2) If the output should not have hallucinated results and is more Org/User domain-specific, then RAG would be the best approach for contextual grounding.
Information Security Analyst in Governmenta month ago
Good Morning, public data has data quality issues and we need to take that into consideration when building any AI model. There are also unattended biases. We've taken the approach to share city data publicly via chatbots but ensuring that we have controls in places to review and limit specific responses for public queries. For example, we want users to focus on the scope of city services/data provided by city agencies, not necessarily other news outside the scope. Start small and build incrementally.Senior Director - Partner Solutions in Consumer Goodsa month ago
This is a complex question with an even more complex response - short of saying - It Depends!!Innovation, scientific and economic growth are direct factors which will be advantaged by allowing our public data to be trained on. But, it is more complex and it depends come in because . . .

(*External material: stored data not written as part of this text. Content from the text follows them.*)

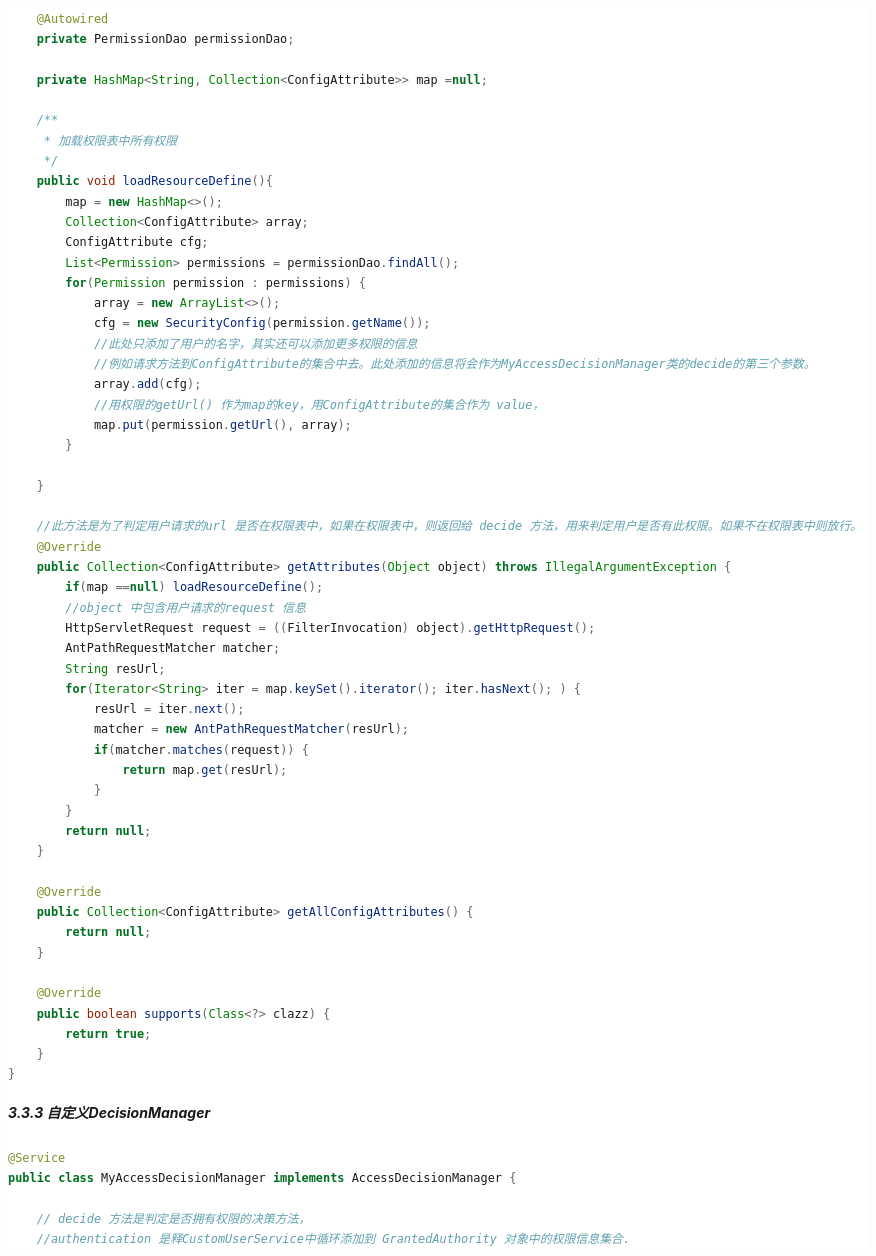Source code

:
 ```java
    @Autowired
    private PermissionDao permissionDao;
 
    private HashMap<String, Collection<ConfigAttribute>> map =null;
 
    /**
     * 加载权限表中所有权限
     */
    public void loadResourceDefine(){
        map = new HashMap<>();
        Collection<ConfigAttribute> array;
        ConfigAttribute cfg;
        List<Permission> permissions = permissionDao.findAll();
        for(Permission permission : permissions) {
            array = new ArrayList<>();
            cfg = new SecurityConfig(permission.getName());
            //此处只添加了用户的名字，其实还可以添加更多权限的信息
            //例如请求方法到ConfigAttribute的集合中去。此处添加的信息将会作为MyAccessDecisionManager类的decide的第三个参数。
            array.add(cfg);
            //用权限的getUrl() 作为map的key，用ConfigAttribute的集合作为 value，
            map.put(permission.getUrl(), array);
        }
 
    }
 
	//此方法是为了判定用户请求的url 是否在权限表中，如果在权限表中，则返回给 decide 方法，用来判定用户是否有此权限。如果不在权限表中则放行。
    @Override
    public Collection<ConfigAttribute> getAttributes(Object object) throws IllegalArgumentException {
        if(map ==null) loadResourceDefine();
        //object 中包含用户请求的request 信息
        HttpServletRequest request = ((FilterInvocation) object).getHttpRequest();
        AntPathRequestMatcher matcher;
        String resUrl;
        for(Iterator<String> iter = map.keySet().iterator(); iter.hasNext(); ) {
            resUrl = iter.next();
            matcher = new AntPathRequestMatcher(resUrl);
            if(matcher.matches(request)) {
                return map.get(resUrl);
            }
        }
        return null;
    }
 
    @Override
    public Collection<ConfigAttribute> getAllConfigAttributes() {
        return null;
    }
 
    @Override
    public boolean supports(Class<?> clazz) {
        return true;
    }
}
```

##### 3.3.3 自定义DecisionManager

```java
@Service
public class MyAccessDecisionManager implements AccessDecisionManager {
 
 	// decide 方法是判定是否拥有权限的决策方法，
    //authentication 是释CustomUserService中循环添加到 GrantedAuthority 对象中的权限信息集合.
```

- Let's say your data is public but has some personal information that may be subject to data privacy laws - who will be responsible?
- Let's say there are copyright considerations in your public data, what is your expectations on fair use?
- If you are in EU, it gets even more complicated with the life of data if indexed wrt GDPR
Always take in to account any Privacy concerns. Public data often includes personal information about individuals. Allowing developers unrestricted access to this data for training AI models can compromise people's privacy rights. Even if the data is anonymized, there's always a risk of re-identification through advanced data linkage techniques.
Then there is potential misuse of data. Developers might use public data for purposes that are not in the public interest or go against ethical standards. There's a potential for data to be used in ways that harm individuals or groups, such as discriminatory practices in AI decision-making.
How do we control it? Developers might use public data for purposes that are not in the public interest or go against ethical standards. There's a potential for data to be used in ways that harm individuals or groups, such as discriminatory practices in AI decision-making.
Then we have the point on sensible AI. Using public data without explicit consent can raise ethical questions about fairness and justice. It may disproportionately benefit developers and tech companies without providing adequate benefits or protections to the individuals whose data is being used.
So yes you can use public data but take some guard rails in your framework so you don't have to struggle on justifying later on.